Let's be honest, the question "Where did bingo originate from.?" has been contemplated, at least once by every bingo player the world over. And there are millions of players around the world. Bingo players claim to lay title to the "Worlds Most Popular Game" and there is every reason to believe them.

Bingo is played in every continent and in 90% of the Worlds Countries although the exact origins of the game are not exactly definable. Bingo goes by other names like, Housie Housie, Tombola, but the idea and outcome of the game is the same, i.e. Cover a row of numbers with counters before any other player can do so to win a prize.

As for bingo's origins we do have some leads. It is similar to the Italian game of Tombola which was played once per year on Christmas Eve by families playing together, who upon winning would shout when they had made a row first. The traditional game players used cards covered using beans [Fagioli] or pieces of orange peel. Modern tombola cards are made of plastic with slots which can be closed down when a number is called. It is believed that current day bingo may have come from an Italian Lottery Game, Lo Giuoco Del Lotto Ditalia which originated in 1530 and is still played today. In the late 1700's "Le Lotto" appeared in France. It's form and style is similar to the "Bingo" game we know today. Using playing cards, tokens and numbers read aloud.

In 1800 the German Education System adapted Lotto to for lottery games to teach children muliplication tables.

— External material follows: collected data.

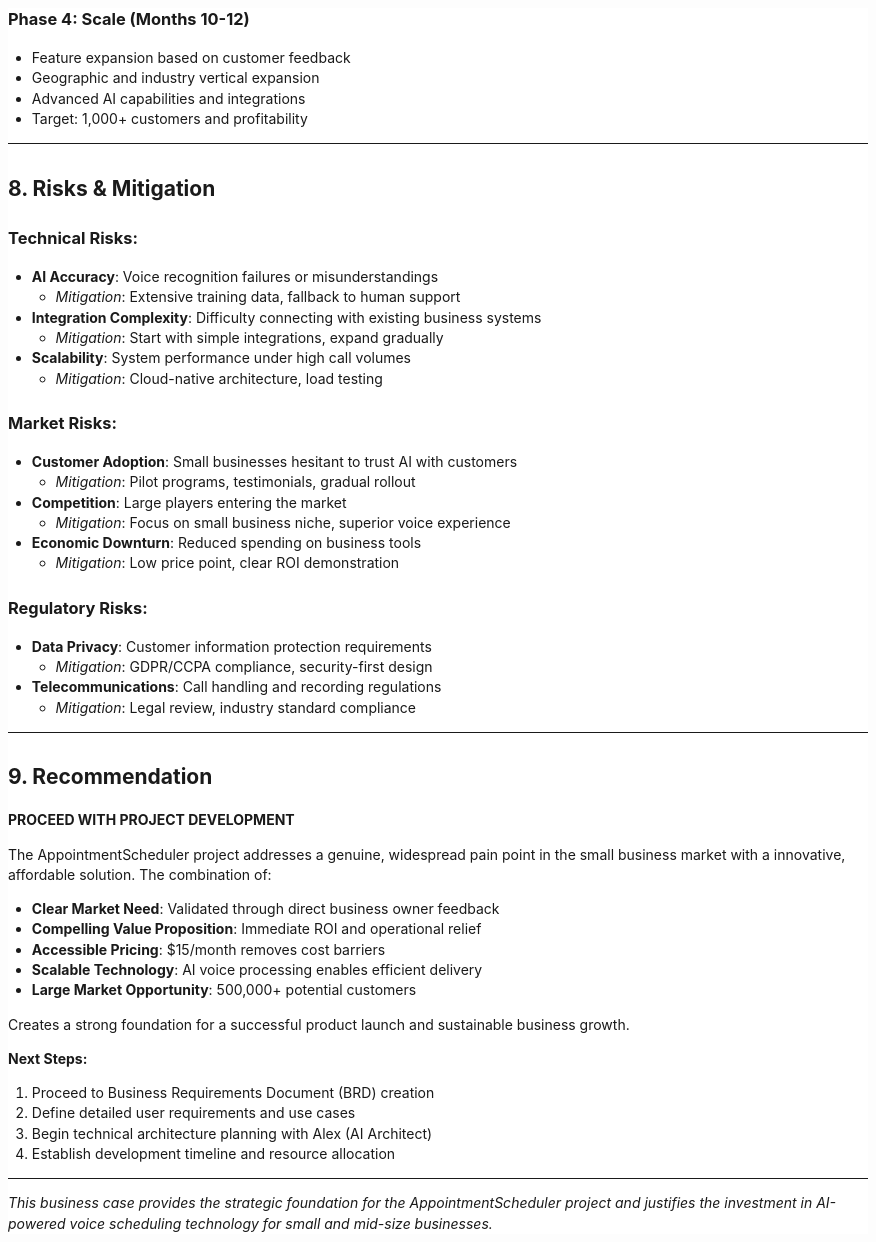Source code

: ### Phase 4: Scale (Months 10-12)
- Feature expansion based on customer feedback
- Geographic and industry vertical expansion
- Advanced AI capabilities and integrations
- Target: 1,000+ customers and profitability

---

## 8. Risks & Mitigation

### Technical Risks:
- **AI Accuracy**: Voice recognition failures or misunderstandings
  - *Mitigation*: Extensive training data, fallback to human support
- **Integration Complexity**: Difficulty connecting with existing business systems
  - *Mitigation*: Start with simple integrations, expand gradually
- **Scalability**: System performance under high call volumes
  - *Mitigation*: Cloud-native architecture, load testing

### Market Risks:
- **Customer Adoption**: Small businesses hesitant to trust AI with customers
  - *Mitigation*: Pilot programs, testimonials, gradual rollout
- **Competition**: Large players entering the market
  - *Mitigation*: Focus on small business niche, superior voice experience
- **Economic Downturn**: Reduced spending on business tools
  - *Mitigation*: Low price point, clear ROI demonstration

### Regulatory Risks:
- **Data Privacy**: Customer information protection requirements
  - *Mitigation*: GDPR/CCPA compliance, security-first design
- **Telecommunications**: Call handling and recording regulations
  - *Mitigation*: Legal review, industry standard compliance

---

## 9. Recommendation

**PROCEED WITH PROJECT DEVELOPMENT**

The AppointmentScheduler project addresses a genuine, widespread pain point in the small business market with a innovative, affordable solution. The combination of:

- **Clear Market Need**: Validated through direct business owner feedback
- **Compelling Value Proposition**: Immediate ROI and operational relief
- **Accessible Pricing**: $15/month removes cost barriers
- **Scalable Technology**: AI voice processing enables efficient delivery
- **Large Market Opportunity**: 500,000+ potential customers

Creates a strong foundation for a successful product launch and sustainable business growth.

**Next Steps:**
1. Proceed to Business Requirements Document (BRD) creation
2. Define detailed user requirements and use cases
3. Begin technical architecture planning with Alex (AI Architect)
4. Establish development timeline and resource allocation

---

*This business case provides the strategic foundation for the AppointmentScheduler project and justifies the investment in AI-powered voice scheduling technology for small and mid-size businesses.*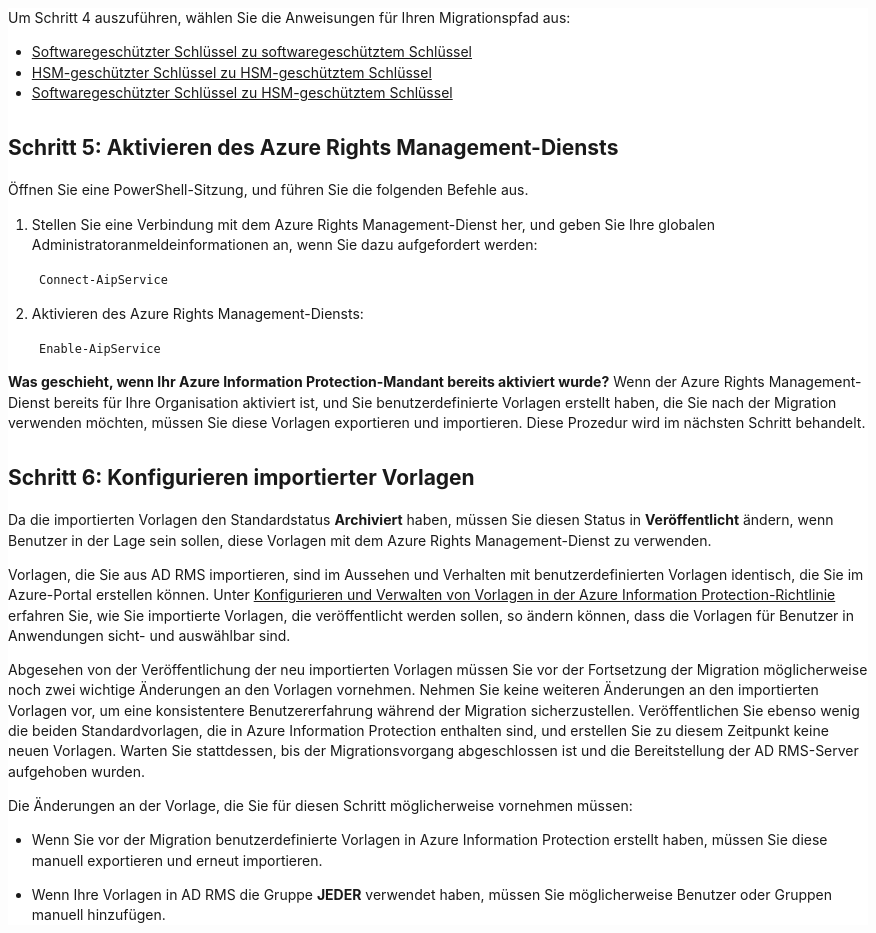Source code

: Um Schritt 4 auszuführen, wählen Sie die Anweisungen für Ihren Migrationspfad aus: 

- [Softwaregeschützter Schlüssel zu softwaregeschütztem Schlüssel](migrate-softwarekey-to-softwarekey.md)
- [HSM-geschützter Schlüssel zu HSM-geschütztem Schlüssel](migrate-hsmkey-to-hsmkey.md)
- [Softwaregeschützter Schlüssel zu HSM-geschütztem Schlüssel](migrate-softwarekey-to-hsmkey.md)

## <a name="step-5-activate-the-azure-rights-management-service"></a>Schritt 5: Aktivieren des Azure Rights Management-Diensts

Öffnen Sie eine PowerShell-Sitzung, und führen Sie die folgenden Befehle aus.

1. Stellen Sie eine Verbindung mit dem Azure Rights Management-Dienst her, und geben Sie Ihre globalen Administratoranmeldeinformationen an, wenn Sie dazu aufgefordert werden:
    
        Connect-AipService

2. Aktivieren des Azure Rights Management-Diensts:
    
        Enable-AipService

**Was geschieht, wenn Ihr Azure Information Protection-Mandant bereits aktiviert wurde?** Wenn der Azure Rights Management-Dienst bereits für Ihre Organisation aktiviert ist, und Sie benutzerdefinierte Vorlagen erstellt haben, die Sie nach der Migration verwenden möchten, müssen Sie diese Vorlagen exportieren und importieren. Diese Prozedur wird im nächsten Schritt behandelt. 

## <a name="step-6-configure-imported-templates"></a>Schritt 6: Konfigurieren importierter Vorlagen

Da die importierten Vorlagen den Standardstatus **Archiviert** haben, müssen Sie diesen Status in **Veröffentlicht** ändern, wenn Benutzer in der Lage sein sollen, diese Vorlagen mit dem Azure Rights Management-Dienst zu verwenden.

Vorlagen, die Sie aus AD RMS importieren, sind im Aussehen und Verhalten mit benutzerdefinierten Vorlagen identisch, die Sie im Azure-Portal erstellen können. Unter [Konfigurieren und Verwalten von Vorlagen in der Azure Information Protection-Richtlinie](./configure-policy-templates.md) erfahren Sie, wie Sie importierte Vorlagen, die veröffentlicht werden sollen, so ändern können, dass die Vorlagen für Benutzer in Anwendungen sicht- und auswählbar sind.

Abgesehen von der Veröffentlichung der neu importierten Vorlagen müssen Sie vor der Fortsetzung der Migration möglicherweise noch zwei wichtige Änderungen an den Vorlagen vornehmen. Nehmen Sie keine weiteren Änderungen an den importierten Vorlagen vor, um eine konsistentere Benutzererfahrung während der Migration sicherzustellen. Veröffentlichen Sie ebenso wenig die beiden Standardvorlagen, die in Azure Information Protection enthalten sind, und erstellen Sie zu diesem Zeitpunkt keine neuen Vorlagen. Warten Sie stattdessen, bis der Migrationsvorgang abgeschlossen ist und die Bereitstellung der AD RMS-Server aufgehoben wurden.

Die Änderungen an der Vorlage, die Sie für diesen Schritt möglicherweise vornehmen müssen:

- Wenn Sie vor der Migration benutzerdefinierte Vorlagen in Azure Information Protection erstellt haben, müssen Sie diese manuell exportieren und erneut importieren.

- Wenn Ihre Vorlagen in AD RMS die Gruppe **JEDER** verwendet haben, müssen Sie möglicherweise Benutzer oder Gruppen manuell hinzufügen.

From there we take a time jump to the next "Bingo" development located in the United States where in 1929 a game called "Beano" was played at a carnival near Atlanta, Georgia. A toy salesmen watched the excitement generate and was so taken by it, he took the game to New York to introduce it to his friends. The toy salesman's name was Edwin Lowe. Legend has it that one of Mr. Lowe's players yelled "Bingo" in her excitement instead of "Beano" when she made her first row.

The game was so popular that Edwin Lowe's bingo started with Lowe asking competitors to pay him $1 per year to allow them to call their games bingo as well. Later Lowe commissioned Carl Leffer an elderly math's professor at Columbia University to develop his bingo system. By late 1930 Leffer had developed 6000 bingo cards with non-repeating number groups. He had successfully completed the commissioned work and then went insane.

Edwin Lowe promoted Bingo, printing cards day and night. He commented one day that "We use more newsprint than the New York Times.", which had a reported 5 million readers at the time. The game further spread in the U.S. when Lowe began to work with a Catholic priest from Pennsylvania to establish the game. After a few years, bingo had spread up and down the East coast of America and was heading West. By 1934 it is estimated that 10,000 bingo games were played every week and that was at the height of the Depression. By 1995 the American public would spend $88 million each week on bingo.

Just how Australia came to embrace bingo is uncertain but given that bingo was played in the United States and England it would not be hard to imagine that the game was transported to Australian shores by traveler's from those countries. Australian bingo was called Housie Housie in the 1950's and it is known that the Queensland Ambulance Brigade would erect a large tent just over the Queensland border, where Twin Towns is today, and play using corn pieces to place on the cards as the numbers were called.

Over the years there have been many ways to mark numbers from bottle tops to coloured markers and dabbos. There have been just as many ways to draw numbers from 1 - 90. There have been numbered sequences of wood pulled out of a small bucket - ping pong balls pulled up through an air blower - wooden balls spun around in a tumbler and falling into a metal rack.

In those days people sat at tables in a circular formation approx 20 foot in diameter. In the centre of the circle were the numbered boxes. You paid some pence, perhaps sixpence for a card of numbers similar to what is sold today with a handful of corn. Each person would throw a white ball about the size of a tennis ball, where it would land in one of the numbered boxes. Everyone would put their piece of corn on their number until a line or house was filled. The ball was then retrieved, passed on to the next person to throw. One person, one throw etc.

Each game took quite a while of course, so some people understandably got a bit hungry and ate their corn. Luckily more was always available.

These days Bingo or Housie continues to be popular. Electronic equipment, computers, improved facilities have all combined to keep attracting crowds, and lets face it, the crowds are just getting bigger.